= TEXT =
^^^^^^^^^^^^^^^^
I honestly wouldn't have had a problem with it being grandfathered in. I love Pluto too. I'm just saying that from a strictly scientific standpoint they got it right.
Also for all the credit Neil deGrasse Tyson gets for Pluto's demotion he's more of a supporter of the idea than the root cause. He's among the most famous astrophysicists so his views on the issue are among the most well-heard but he's really only driving the getaway car. If you want a better culprit go with Mike Brown of the IAU, who wrote a 2010 memoir called "How I Killed Pluto and Why It Had It Coming." He's the one who is actually taking credit for it. Tyson is only justifying it.
A bit late to reply, but I would have said what Chief did - it should have been grandfathered in. Sedna and ilk clearly demonstrate Pluto isn't alone, and likely one of countless others. But there are three factors. First, Pluto is still special. It's discovery by Clyde Tombaugh (sp) was rather unique and amazing. No other KBO comes anywhere close to actually becoming the 8th 'planet', meaning, Pluto is unique in it's proximity to the sun. I strongly disagree with the IAU's assertion that Pluto hasn't 'cleared out it's neighborhood' because Charon's size is so close to Pluto. Charon is only 11% of the mass of Pluto - hardly a clear cut case for a binary system imo.
^^^^^^^^^^^^^^^^
= RECORDS SUPPLIED =
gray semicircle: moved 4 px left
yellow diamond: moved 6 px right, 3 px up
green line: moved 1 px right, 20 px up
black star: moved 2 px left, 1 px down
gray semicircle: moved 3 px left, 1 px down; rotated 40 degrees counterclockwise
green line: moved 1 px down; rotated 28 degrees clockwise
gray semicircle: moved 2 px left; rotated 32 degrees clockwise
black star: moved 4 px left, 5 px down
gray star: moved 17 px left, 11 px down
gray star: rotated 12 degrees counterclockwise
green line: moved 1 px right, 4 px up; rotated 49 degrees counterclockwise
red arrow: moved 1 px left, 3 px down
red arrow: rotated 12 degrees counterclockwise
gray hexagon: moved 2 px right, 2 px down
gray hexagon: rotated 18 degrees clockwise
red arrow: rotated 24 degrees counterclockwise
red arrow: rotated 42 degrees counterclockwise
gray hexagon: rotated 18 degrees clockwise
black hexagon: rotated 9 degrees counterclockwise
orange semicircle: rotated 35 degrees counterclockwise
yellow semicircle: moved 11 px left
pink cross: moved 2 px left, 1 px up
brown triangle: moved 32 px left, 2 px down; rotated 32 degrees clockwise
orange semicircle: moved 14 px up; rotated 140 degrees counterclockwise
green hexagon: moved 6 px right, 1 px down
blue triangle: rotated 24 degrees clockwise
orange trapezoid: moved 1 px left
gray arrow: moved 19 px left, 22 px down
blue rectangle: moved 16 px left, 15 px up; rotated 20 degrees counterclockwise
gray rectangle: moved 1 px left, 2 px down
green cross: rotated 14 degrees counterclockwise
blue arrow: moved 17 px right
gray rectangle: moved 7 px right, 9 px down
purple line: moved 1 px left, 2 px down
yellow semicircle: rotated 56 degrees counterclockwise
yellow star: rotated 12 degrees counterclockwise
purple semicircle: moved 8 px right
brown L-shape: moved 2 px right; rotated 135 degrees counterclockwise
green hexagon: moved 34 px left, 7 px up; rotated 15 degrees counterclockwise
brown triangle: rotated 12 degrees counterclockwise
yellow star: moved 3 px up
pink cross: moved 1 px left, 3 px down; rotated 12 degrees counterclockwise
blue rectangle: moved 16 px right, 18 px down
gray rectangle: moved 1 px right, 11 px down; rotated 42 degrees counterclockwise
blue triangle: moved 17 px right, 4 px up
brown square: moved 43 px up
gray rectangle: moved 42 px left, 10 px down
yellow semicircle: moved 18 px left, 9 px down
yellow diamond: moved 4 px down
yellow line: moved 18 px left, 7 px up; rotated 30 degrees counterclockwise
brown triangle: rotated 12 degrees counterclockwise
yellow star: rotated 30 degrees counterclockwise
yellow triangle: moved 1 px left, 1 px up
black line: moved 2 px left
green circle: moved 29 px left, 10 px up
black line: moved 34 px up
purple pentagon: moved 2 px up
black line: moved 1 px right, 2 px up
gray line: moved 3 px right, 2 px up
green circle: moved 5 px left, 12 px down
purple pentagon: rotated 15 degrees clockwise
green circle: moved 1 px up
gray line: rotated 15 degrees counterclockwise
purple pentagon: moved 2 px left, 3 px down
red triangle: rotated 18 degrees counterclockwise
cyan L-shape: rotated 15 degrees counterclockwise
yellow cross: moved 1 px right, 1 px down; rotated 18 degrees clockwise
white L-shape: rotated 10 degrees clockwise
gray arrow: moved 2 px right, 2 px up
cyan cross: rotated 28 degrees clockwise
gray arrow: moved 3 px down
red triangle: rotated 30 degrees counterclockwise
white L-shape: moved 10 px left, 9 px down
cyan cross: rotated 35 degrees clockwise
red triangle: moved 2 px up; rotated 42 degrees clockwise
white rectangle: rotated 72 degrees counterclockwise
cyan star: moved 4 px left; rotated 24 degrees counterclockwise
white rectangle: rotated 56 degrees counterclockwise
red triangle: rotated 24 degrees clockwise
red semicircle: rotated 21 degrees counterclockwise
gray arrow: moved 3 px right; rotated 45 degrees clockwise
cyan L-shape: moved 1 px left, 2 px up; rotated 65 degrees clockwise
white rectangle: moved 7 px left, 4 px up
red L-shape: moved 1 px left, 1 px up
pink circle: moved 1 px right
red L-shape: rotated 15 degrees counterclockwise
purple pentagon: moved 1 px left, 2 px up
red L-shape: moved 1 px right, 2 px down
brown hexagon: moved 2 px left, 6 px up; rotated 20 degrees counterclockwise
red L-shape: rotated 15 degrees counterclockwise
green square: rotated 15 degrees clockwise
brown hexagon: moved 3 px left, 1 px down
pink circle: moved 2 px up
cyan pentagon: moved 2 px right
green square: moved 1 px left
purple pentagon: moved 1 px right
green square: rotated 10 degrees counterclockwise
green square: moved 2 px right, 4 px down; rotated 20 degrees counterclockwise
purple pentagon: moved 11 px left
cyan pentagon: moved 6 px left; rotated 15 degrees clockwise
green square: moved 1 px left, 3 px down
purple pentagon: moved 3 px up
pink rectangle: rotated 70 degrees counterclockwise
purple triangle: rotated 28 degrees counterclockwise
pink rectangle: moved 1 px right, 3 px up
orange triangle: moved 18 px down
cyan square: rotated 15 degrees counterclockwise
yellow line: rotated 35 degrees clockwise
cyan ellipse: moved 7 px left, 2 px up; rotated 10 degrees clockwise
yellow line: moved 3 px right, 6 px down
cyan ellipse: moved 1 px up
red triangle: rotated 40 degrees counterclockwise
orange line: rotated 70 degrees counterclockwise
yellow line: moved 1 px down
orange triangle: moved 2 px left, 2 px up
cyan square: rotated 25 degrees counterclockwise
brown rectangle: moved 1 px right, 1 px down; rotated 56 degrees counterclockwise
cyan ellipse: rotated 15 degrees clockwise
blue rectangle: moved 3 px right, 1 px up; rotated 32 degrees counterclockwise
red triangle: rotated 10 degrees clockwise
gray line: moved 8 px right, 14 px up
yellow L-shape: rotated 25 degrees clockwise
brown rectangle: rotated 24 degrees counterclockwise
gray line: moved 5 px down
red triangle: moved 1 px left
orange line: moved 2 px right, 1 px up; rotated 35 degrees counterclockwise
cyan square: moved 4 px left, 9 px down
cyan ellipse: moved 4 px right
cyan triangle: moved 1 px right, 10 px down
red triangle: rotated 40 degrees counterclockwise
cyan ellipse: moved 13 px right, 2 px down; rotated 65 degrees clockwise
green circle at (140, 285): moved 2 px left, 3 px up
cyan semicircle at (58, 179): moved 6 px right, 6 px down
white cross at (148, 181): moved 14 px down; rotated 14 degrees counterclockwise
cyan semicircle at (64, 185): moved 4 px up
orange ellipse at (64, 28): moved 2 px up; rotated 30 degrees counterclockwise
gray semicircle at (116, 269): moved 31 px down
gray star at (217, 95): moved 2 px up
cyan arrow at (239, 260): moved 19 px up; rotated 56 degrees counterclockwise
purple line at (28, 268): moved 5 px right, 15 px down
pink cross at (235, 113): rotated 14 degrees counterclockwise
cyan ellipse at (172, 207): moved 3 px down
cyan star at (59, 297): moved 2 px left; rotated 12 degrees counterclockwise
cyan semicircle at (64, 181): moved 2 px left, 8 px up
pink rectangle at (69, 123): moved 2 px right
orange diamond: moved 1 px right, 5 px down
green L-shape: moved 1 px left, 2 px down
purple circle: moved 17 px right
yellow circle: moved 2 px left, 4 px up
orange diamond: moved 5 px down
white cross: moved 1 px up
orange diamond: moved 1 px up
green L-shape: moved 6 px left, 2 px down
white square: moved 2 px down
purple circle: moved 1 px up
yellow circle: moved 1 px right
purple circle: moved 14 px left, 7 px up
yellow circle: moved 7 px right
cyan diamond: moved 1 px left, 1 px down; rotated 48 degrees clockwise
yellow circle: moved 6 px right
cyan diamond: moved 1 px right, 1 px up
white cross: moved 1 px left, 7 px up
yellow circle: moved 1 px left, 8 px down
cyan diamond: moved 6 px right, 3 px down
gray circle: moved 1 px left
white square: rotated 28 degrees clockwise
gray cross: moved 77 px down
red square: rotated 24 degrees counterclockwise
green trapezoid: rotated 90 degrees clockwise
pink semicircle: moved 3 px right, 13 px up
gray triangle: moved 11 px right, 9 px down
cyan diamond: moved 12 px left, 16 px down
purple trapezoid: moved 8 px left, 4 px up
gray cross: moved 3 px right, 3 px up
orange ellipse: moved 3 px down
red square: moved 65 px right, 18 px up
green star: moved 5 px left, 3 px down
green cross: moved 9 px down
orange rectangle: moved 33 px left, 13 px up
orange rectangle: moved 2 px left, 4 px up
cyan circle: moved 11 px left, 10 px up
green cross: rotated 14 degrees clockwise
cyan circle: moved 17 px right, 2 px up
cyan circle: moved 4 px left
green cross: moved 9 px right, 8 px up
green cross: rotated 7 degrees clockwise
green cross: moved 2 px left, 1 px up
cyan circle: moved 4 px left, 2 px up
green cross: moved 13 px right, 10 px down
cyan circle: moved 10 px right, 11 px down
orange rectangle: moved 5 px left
^^^^^^^^^^^^^^^^
= WHAT TO WORK ON =
• A. Answer these questions using the Pluto discussion:
(i) What is the title of the 2010 memoir attributed to Mike Brown?
(ii) What percentage of Pluto's mass does the discussion give for Charon?
(iii) What activity is Neil deGrasse Tyson described as doing in the comparison about Pluto's demotion?
• B. Output the records without changes, from their first line through the line that contains "red arrow: moved 1 px left, 3 px down", with both of those lines included.

= ANSWERS =
• A.
(i) "How I Killed Pluto and Why It Had It Coming"
(ii) 11%
(iii) Driving the getaway car

• B.
gray semicircle: moved 4 px left
yellow diamond: moved 6 px right, 3 px up
green line: moved 1 px right, 20 px up
black star: moved 2 px left, 1 px down
gray semicircle: moved 3 px left, 1 px down; rotated 40 degrees counterclockwise
green line: moved 1 px down; rotated 28 degrees clockwise
gray semicircle: moved 2 px left; rotated 32 degrees clockwise
black star: moved 4 px left, 5 px down
gray star: moved 17 px left, 11 px down
gray star: rotated 12 degrees counterclockwise
green line: moved 1 px right, 4 px up; rotated 49 degrees counterclockwise
red arrow: moved 1 px left, 3 px down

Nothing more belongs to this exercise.